In the last five years or so, a handful of major life insurers in the United Kingdom have embraced what for them is a new wealth-management technology—so-called wrap platforms.

Wraps, as the Web-based, business intelligence systems are called, enable independent financial advisors, or IFAs, and their customers to view and manage, in one application, a range of investment products that includes pensions, bonds and many types of savings vehicles, some with life-insurance-like features.

Insurers may one day use wraps to sell general insurance, but for now their attention is elsewhere: According to industry estimates, the U.K. wrap market was worth 35 billion pounds ($68.9 billion) in 2006 and could swell to 256 billion pounds ($504 billion) in 2010. Analysts say growth will correspond with a drawdown in the managed assets of traditional players, which include large life insurers.

"Wraps are creating great fear in the life and pension companies," says Steve Williams, U.K. manager for Bravura Solutions, a provider of wrap solutions, with headquarters in London and Sydney.

Williams says that, for these companies, "their value is closely linked to the assets they manage on behalf of their customers. One big life insurer has 90 billion pounds ($176.5 million) in assets under management. They've realized that their assets are going to migrate." Williams says, "The threat is huge. It's not a question of whether or not [life insurers] move to wraps. It's a question of whether they can do it fast enough."

In fact, wraps have been in wide use for more than a decade for selling and managing investments in the United States, Australia and New Zealand. In the United States, Prudential, AIG and MetLife are using wraps for asset management. In Australia, where dozens of wraps are operating, wraps account for 85% of individual investments, says Williams. Australian wrap software vendors lead the U.K. market, because of the countries' similar financial markets, says Catherine Stagg-Macey, a senior analyst in the London office of Boston-based Celent LLC. Wraps have not reached the mainland European market, where banks tend to dominate the retail investment market, she says.

WRAPS' APPEAL

Spurred by pension-fund failures and pressing retirement needs of aging baby boomers, the United Kingdom recently eased tax and other laws governing pensions and other investments, allowing individuals greater control of their wealth. That and the rapid rise of the Internet as an investment tool have begun changing a stodgy industry in which most retail investors still depend on old, paper-pushing financial advisers.

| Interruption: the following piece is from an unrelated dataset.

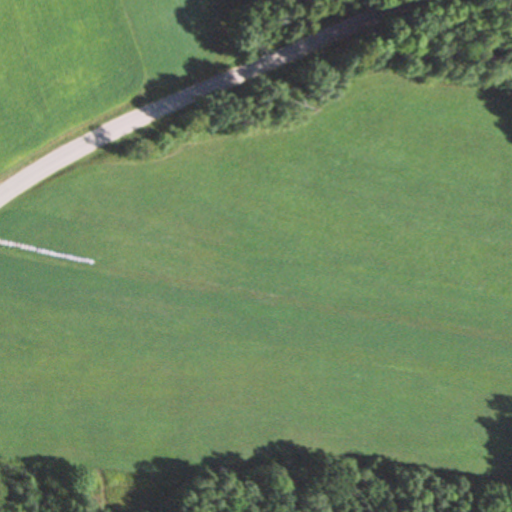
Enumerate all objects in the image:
road: (210, 93)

Says Williams: "For a [traditional] advisor to provide holistic advice on a portfolio, he has to write to pension providers, write to savings vehicles, and so on, to get valuations for each product. Then he has to analyze each product, its worth and how it's performing over a long period, to build a picture of what an individual customer is worth and then help him set risk-appropriate investment and retirement goals. That's what some would call an 'unserviceable environment,'" he laughs.

With a wrap, the IFA gets up-to-minute evaluation across all of a customer's investments," says Williams. "That significantly enhances their services," he observes.